REQUIRED WORK =
Write out each record exactly and skip every image.

DATA EXTRACT =
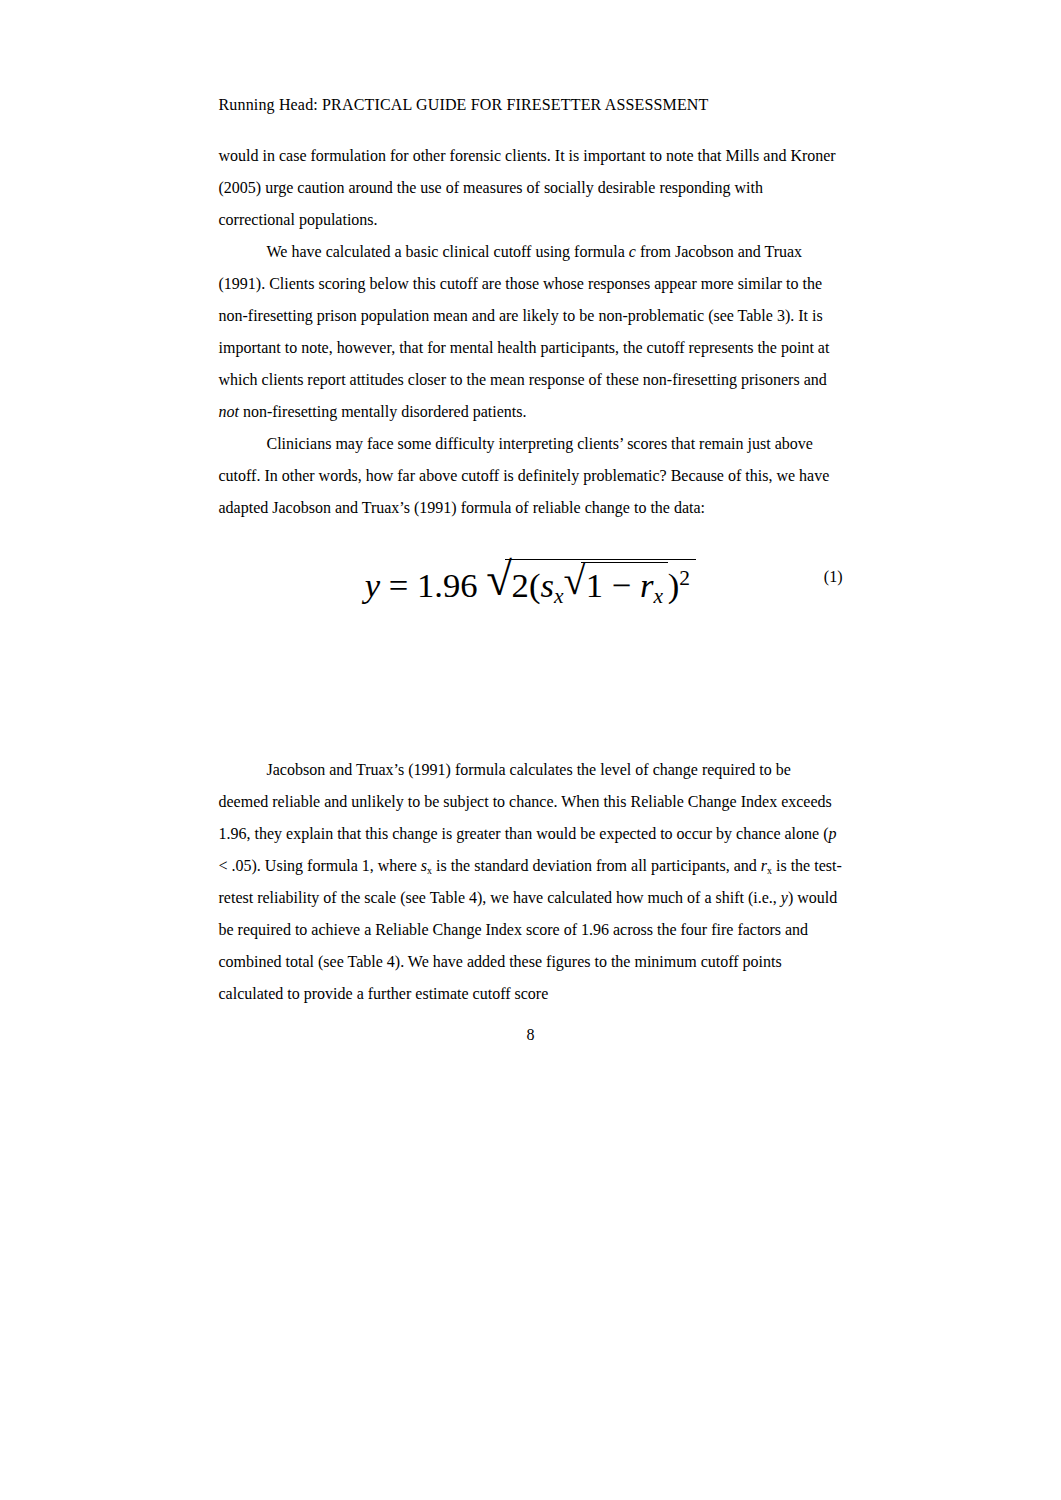Running Head: PRACTICAL GUIDE FOR FIRESETTER ASSESSMENT
would in case formulation for other forensic clients. It is important to note that Mills and Kroner (2005) urge caution around the use of measures of socially desirable responding with correctional populations.
We have calculated a basic clinical cutoff using formula c from Jacobson and Truax (1991). Clients scoring below this cutoff are those whose responses appear more similar to the non-firesetting prison population mean and are likely to be non-problematic (see Table 3). It is important to note, however, that for mental health participants, the cutoff represents the point at which clients report attitudes closer to the mean response of these non-firesetting prisoners and not non-firesetting mentally disordered patients.
Clinicians may face some difficulty interpreting clients’ scores that remain just above cutoff. In other words, how far above cutoff is definitely problematic? Because of this, we have adapted Jacobson and Truax’s (1991) formula of reliable change to the data:
(1)
y = 1.96 2(sx1 − rx)2
Jacobson and Truax’s (1991) formula calculates the level of change required to be deemed reliable and unlikely to be subject to chance. When this Reliable Change Index exceeds 1.96, they explain that this change is greater than would be expected to occur by chance alone (p < .05). Using formula 1, where sx is the standard deviation from all participants, and rx is the test-retest reliability of the scale (see Table 4), we have calculated how much of a shift (i.e., y) would be required to achieve a Reliable Change Index score of 1.96 across the four fire factors and combined total (see Table 4). We have added these figures to the minimum cutoff points calculated to provide a further estimate cutoff score
8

ANSWER SECTION =
Running Head: PRACTICAL GUIDE FOR FIRESETTER ASSESSMENT
would in case formulation for other forensic clients. It is important to note that Mills and Kroner (2005) urge caution around the use of measures of socially desirable responding with correctional populations.
We have calculated a basic clinical cutoff using formula c from Jacobson and Truax (1991). Clients scoring below this cutoff are those whose responses appear more similar to the non-firesetting prison population mean and are likely to be non-problematic (see Table 3). It is important to note, however, that for mental health participants, the cutoff represents the point at which clients report attitudes closer to the mean response of these non-firesetting prisoners and not non-firesetting mentally disordered patients.
Clinicians may face some difficulty interpreting clients’ scores that remain just above cutoff. In other words, how far above cutoff is definitely problematic? Because of this, we have adapted Jacobson and Truax’s (1991) formula of reliable change to the data:
(1)
y = 1.96 2(sx1 − rx)2
Jacobson and Truax’s (1991) formula calculates the level of change required to be deemed reliable and unlikely to be subject to chance. When this Reliable Change Index exceeds 1.96, they explain that this change is greater than would be expected to occur by chance alone (p < .05). Using formula 1, where sx is the standard deviation from all participants, and rx is the test-retest reliability of the scale (see Table 4), we have calculated how much of a shift (i.e., y) would be required to achieve a Reliable Change Index score of 1.96 across the four fire factors and combined total (see Table 4). We have added these figures to the minimum cutoff points calculated to provide a further estimate cutoff score
8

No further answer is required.